• DOCUMENT EXTRACT

Former Sex Pistols frontman John Lydon has railed against an agreement his ex-bandmates claim allows the band’s music to be used in a Danny Boyle TV drama.

 

Mr Lydon said the band member agreement made in 1998 was “like a total trap or prison”, likening it to “slave labour”.

 

Former drummer Paul Cook and guitarist Steve Jones are suing Lydon, aka Johnny Rotten, to let their songs be used.

 

They argue the BMA means decisions regarding licensing requests can be determined on a “majority rules basis”.

 

Pistol, which began filming in March, is a six-part series based on a 2016 memoir by Mr Jones called Lonely Boy: Tales from a Sex Pistol.

 

Mr Lydon’s lawyer has argued the drama, which is being made by Disney for its FX channel, portrays the singer in “a hostile and unflattering light”.

Last week Mr Jones denied this was the case, telling the High Court the legal action was “not about slagging anyone off in this TV series”.

 

The estate of Sid Vicious has approved Sex Pistols music being used in Pistol, as has bassist Glen Matlock, whom Vicious replaced in the band in 1977.

Giving evidence in London on Wednesday, Mr Lydon said: “I care very much about this band and its reputation and its quality control and I will always have a say if I think anything is being done to harm or damage [it].

“I don’t want anything I’m involved in to victimise any one of us. It would destroy the whole point and purpose of the band and so I don’t understand the BMA… I don’t remember signing it.”

 

Mr Lydon also told the court: “You can’t let your history be rewritten for us by a complete stranger with no interest in it. This is my life here. This is my history. I didn’t write these songs [for them] to be given off to nonsense.”

 

He added the Sex Pistols had, until now, managed to agree how to conduct their business with “unanimity” since their split in 1978.

Mr Lydon said the BMA had not been applied since its creation in 1998 and that “all decisions” about the use of Sex Pistols music and imagery had been based on “unanimous” agreement.

 

“I don’t understand how Steve and Paul think they have the right to insist that I do something that I so morally heart-and-soul disagree with without any involvement,” he continued.

 

“My fear is that they’re demanding that I agree to sign over the rights to a drama documentary that I am not allowed any access to.

 

“I don’t think the BMA applies,” the 65-year-old went on to tell Mr Jones and Mr Cook’s QC. “I didn’t ask for this court case, it was brought to me, so I will naturally defend myself.

 

“There is no point in me being here or ever was if it is the case that I can just be completely outvoted by the vested interests of all in one management camp.”

• WRITTEN REQUEST
According to the article on the Sex Pistols court case, what book is the series Pistol based on?

• RECORDS
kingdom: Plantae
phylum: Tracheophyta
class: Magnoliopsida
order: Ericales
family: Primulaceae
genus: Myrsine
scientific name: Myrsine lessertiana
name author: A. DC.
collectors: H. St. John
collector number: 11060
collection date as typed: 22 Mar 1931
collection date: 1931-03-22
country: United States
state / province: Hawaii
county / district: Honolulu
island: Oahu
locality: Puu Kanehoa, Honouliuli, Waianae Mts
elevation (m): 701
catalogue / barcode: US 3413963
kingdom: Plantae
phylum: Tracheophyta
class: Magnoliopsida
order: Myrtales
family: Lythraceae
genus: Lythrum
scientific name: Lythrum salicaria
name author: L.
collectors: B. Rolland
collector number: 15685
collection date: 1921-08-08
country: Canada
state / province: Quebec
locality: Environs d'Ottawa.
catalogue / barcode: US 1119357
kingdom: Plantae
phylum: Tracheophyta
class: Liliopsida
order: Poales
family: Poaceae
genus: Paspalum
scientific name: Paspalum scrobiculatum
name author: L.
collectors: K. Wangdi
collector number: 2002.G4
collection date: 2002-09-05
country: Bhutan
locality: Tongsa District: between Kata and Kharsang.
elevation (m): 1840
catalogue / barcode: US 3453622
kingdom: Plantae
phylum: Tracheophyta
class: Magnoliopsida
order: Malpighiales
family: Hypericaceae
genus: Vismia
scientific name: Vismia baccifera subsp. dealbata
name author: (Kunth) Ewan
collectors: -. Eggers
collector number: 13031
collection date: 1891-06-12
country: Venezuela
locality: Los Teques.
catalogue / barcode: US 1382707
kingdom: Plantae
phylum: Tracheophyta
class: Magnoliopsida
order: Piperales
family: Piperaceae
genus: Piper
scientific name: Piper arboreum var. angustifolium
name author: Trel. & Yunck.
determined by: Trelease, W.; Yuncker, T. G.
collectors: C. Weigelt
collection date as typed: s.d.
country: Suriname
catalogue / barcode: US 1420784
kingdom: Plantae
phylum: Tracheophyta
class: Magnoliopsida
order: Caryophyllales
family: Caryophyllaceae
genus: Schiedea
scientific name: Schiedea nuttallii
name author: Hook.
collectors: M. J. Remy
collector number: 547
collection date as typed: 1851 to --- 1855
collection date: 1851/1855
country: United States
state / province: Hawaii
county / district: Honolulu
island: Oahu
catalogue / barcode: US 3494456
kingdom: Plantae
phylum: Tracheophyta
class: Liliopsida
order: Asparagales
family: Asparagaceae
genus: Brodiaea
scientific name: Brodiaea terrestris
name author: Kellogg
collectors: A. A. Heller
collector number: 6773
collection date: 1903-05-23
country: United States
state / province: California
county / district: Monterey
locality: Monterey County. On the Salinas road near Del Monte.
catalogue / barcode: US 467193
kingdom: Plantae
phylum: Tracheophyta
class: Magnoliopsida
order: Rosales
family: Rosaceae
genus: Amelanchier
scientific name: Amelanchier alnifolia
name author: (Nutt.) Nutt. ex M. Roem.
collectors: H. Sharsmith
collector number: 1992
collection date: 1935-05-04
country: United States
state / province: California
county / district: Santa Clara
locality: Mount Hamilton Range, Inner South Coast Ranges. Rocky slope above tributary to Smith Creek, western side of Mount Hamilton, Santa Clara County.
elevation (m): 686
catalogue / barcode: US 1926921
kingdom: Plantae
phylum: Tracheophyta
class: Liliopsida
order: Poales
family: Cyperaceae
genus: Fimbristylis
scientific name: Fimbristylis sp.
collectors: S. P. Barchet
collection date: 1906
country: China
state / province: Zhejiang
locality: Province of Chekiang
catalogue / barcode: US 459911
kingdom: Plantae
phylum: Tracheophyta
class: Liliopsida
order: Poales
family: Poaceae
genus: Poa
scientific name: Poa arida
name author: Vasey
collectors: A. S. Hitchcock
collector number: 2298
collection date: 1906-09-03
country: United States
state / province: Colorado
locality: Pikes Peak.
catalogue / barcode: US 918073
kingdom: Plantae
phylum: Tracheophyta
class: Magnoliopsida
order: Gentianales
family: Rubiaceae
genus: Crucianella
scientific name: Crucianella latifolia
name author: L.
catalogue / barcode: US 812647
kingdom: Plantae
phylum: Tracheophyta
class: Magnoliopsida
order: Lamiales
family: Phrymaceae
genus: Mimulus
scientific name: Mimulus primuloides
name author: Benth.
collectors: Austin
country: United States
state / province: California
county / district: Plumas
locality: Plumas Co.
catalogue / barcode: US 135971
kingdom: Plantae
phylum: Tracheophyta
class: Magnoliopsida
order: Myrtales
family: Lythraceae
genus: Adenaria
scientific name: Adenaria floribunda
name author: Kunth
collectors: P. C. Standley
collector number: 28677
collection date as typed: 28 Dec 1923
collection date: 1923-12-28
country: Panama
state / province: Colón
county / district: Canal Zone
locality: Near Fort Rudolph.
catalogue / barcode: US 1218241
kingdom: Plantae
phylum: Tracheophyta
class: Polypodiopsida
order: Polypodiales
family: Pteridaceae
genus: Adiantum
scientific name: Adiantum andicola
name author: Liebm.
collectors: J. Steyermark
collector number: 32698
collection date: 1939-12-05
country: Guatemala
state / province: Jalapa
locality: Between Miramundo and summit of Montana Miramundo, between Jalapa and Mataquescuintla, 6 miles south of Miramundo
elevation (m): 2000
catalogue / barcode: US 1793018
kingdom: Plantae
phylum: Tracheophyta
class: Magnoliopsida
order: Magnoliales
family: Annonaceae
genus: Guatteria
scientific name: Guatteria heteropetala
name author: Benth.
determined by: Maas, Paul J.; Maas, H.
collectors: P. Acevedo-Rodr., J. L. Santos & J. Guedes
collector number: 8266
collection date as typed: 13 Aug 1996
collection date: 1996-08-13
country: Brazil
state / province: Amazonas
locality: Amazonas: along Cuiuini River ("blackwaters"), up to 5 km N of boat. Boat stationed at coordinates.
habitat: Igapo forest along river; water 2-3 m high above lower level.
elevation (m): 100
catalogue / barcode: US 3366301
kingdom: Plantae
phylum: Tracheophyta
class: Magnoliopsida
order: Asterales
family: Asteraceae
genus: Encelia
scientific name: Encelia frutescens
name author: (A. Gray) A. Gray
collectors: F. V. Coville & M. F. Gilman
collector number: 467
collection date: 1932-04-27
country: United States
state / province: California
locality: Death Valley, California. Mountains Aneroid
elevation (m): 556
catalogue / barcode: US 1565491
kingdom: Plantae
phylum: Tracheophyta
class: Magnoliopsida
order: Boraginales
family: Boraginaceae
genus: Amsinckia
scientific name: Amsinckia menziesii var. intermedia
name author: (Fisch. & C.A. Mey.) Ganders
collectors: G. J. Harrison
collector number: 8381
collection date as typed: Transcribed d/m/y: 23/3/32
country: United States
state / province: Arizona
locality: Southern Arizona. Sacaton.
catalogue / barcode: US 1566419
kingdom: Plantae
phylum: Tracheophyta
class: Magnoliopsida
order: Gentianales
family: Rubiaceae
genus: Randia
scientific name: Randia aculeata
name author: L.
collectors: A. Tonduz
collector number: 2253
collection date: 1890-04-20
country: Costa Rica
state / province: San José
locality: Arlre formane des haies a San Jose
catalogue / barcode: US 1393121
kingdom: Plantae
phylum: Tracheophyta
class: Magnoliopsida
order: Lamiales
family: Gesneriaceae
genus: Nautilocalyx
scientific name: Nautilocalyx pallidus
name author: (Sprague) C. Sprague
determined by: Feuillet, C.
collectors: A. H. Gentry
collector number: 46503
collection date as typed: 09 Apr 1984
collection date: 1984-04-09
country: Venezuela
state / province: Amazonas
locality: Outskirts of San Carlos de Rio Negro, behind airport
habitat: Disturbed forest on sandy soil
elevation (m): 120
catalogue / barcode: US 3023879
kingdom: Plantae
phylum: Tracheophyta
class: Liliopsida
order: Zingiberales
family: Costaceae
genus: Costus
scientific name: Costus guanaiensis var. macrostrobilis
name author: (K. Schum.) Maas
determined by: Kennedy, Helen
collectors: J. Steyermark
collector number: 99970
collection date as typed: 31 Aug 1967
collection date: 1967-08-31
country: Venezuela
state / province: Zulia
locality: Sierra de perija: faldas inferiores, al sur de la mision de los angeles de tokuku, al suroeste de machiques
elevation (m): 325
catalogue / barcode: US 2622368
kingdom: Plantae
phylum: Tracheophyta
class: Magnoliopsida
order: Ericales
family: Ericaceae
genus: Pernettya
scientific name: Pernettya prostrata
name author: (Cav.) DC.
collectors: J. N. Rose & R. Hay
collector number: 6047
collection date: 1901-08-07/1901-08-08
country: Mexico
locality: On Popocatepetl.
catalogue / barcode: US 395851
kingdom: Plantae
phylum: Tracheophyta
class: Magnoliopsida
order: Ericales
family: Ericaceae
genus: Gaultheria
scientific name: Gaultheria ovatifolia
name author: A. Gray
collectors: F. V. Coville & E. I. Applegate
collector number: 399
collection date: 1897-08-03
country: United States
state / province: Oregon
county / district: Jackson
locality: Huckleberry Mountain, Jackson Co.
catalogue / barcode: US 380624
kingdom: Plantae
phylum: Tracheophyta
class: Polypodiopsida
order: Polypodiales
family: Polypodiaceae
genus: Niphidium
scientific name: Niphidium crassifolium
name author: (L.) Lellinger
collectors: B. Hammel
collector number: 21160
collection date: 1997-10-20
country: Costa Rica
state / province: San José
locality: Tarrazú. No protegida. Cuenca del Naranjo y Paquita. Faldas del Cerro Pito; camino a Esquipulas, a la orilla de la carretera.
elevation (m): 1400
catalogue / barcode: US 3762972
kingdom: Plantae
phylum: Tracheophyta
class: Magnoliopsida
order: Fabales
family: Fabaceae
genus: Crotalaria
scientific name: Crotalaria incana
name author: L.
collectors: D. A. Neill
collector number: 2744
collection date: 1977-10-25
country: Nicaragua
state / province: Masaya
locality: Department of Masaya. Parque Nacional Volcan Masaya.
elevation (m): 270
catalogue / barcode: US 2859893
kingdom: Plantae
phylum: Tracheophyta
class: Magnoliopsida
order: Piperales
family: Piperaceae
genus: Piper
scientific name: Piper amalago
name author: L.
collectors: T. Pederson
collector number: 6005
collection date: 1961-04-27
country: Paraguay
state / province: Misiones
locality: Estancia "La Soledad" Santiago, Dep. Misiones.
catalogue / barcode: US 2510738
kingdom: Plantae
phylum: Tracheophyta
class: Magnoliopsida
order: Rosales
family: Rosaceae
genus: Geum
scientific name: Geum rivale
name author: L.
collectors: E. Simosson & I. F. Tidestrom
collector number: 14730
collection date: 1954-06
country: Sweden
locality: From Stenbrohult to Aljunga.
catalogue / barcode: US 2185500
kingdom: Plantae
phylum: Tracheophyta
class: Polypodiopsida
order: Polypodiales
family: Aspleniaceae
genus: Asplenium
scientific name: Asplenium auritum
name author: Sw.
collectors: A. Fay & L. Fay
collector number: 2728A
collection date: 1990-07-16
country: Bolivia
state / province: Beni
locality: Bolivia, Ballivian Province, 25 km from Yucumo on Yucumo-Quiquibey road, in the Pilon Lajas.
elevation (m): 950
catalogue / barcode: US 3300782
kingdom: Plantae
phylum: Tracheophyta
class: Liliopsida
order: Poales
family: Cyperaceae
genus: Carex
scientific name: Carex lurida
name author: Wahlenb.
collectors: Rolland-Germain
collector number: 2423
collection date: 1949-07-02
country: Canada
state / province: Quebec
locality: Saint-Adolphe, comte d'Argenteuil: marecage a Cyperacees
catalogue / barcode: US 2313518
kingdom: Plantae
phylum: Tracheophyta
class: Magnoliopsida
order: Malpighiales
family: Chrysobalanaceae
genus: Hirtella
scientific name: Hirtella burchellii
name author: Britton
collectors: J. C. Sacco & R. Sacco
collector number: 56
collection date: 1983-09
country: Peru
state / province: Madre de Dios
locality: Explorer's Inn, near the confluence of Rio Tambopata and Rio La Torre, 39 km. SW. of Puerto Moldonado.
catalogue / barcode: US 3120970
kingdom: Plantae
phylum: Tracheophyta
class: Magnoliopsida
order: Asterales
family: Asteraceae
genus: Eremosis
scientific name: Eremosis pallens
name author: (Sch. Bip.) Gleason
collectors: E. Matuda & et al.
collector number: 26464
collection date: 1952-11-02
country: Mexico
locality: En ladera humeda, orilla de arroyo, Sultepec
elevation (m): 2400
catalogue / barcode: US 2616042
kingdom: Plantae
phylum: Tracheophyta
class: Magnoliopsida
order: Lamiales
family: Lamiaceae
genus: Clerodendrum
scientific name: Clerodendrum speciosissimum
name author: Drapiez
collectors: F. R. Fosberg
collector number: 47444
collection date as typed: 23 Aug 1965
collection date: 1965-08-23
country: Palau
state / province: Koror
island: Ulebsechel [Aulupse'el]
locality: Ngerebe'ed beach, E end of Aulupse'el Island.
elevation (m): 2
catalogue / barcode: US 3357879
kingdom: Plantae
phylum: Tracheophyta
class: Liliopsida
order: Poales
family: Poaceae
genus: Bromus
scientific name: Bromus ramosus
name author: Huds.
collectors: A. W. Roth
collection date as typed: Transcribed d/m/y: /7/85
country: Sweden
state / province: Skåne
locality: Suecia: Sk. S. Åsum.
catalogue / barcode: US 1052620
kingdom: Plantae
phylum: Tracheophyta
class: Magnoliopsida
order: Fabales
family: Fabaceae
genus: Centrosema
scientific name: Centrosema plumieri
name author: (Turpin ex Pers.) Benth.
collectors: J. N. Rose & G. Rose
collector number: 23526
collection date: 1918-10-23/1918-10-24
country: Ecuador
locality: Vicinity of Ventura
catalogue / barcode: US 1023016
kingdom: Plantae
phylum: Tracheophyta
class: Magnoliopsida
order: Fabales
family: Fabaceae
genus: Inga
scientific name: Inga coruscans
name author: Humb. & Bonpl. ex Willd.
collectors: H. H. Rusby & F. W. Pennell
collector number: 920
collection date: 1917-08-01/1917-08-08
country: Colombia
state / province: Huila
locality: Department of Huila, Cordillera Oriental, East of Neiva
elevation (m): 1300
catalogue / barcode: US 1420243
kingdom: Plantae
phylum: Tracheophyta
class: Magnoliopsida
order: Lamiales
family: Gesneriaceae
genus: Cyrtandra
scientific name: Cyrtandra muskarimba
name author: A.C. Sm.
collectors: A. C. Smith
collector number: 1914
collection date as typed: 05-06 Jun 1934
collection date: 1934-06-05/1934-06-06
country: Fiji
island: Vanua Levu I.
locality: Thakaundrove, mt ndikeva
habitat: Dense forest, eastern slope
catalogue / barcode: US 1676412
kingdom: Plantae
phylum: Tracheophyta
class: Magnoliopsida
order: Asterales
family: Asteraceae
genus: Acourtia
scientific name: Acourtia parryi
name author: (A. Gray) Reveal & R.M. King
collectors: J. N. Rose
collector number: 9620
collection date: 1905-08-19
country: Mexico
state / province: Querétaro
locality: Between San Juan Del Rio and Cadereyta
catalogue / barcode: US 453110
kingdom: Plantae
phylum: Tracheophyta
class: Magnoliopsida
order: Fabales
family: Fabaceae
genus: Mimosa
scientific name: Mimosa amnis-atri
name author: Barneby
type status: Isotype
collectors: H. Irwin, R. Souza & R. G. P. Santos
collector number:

• ANSWER BELOW
Lonely Boy: Tales from a Sex Pistol, a 2016 memoir by Steve Jones.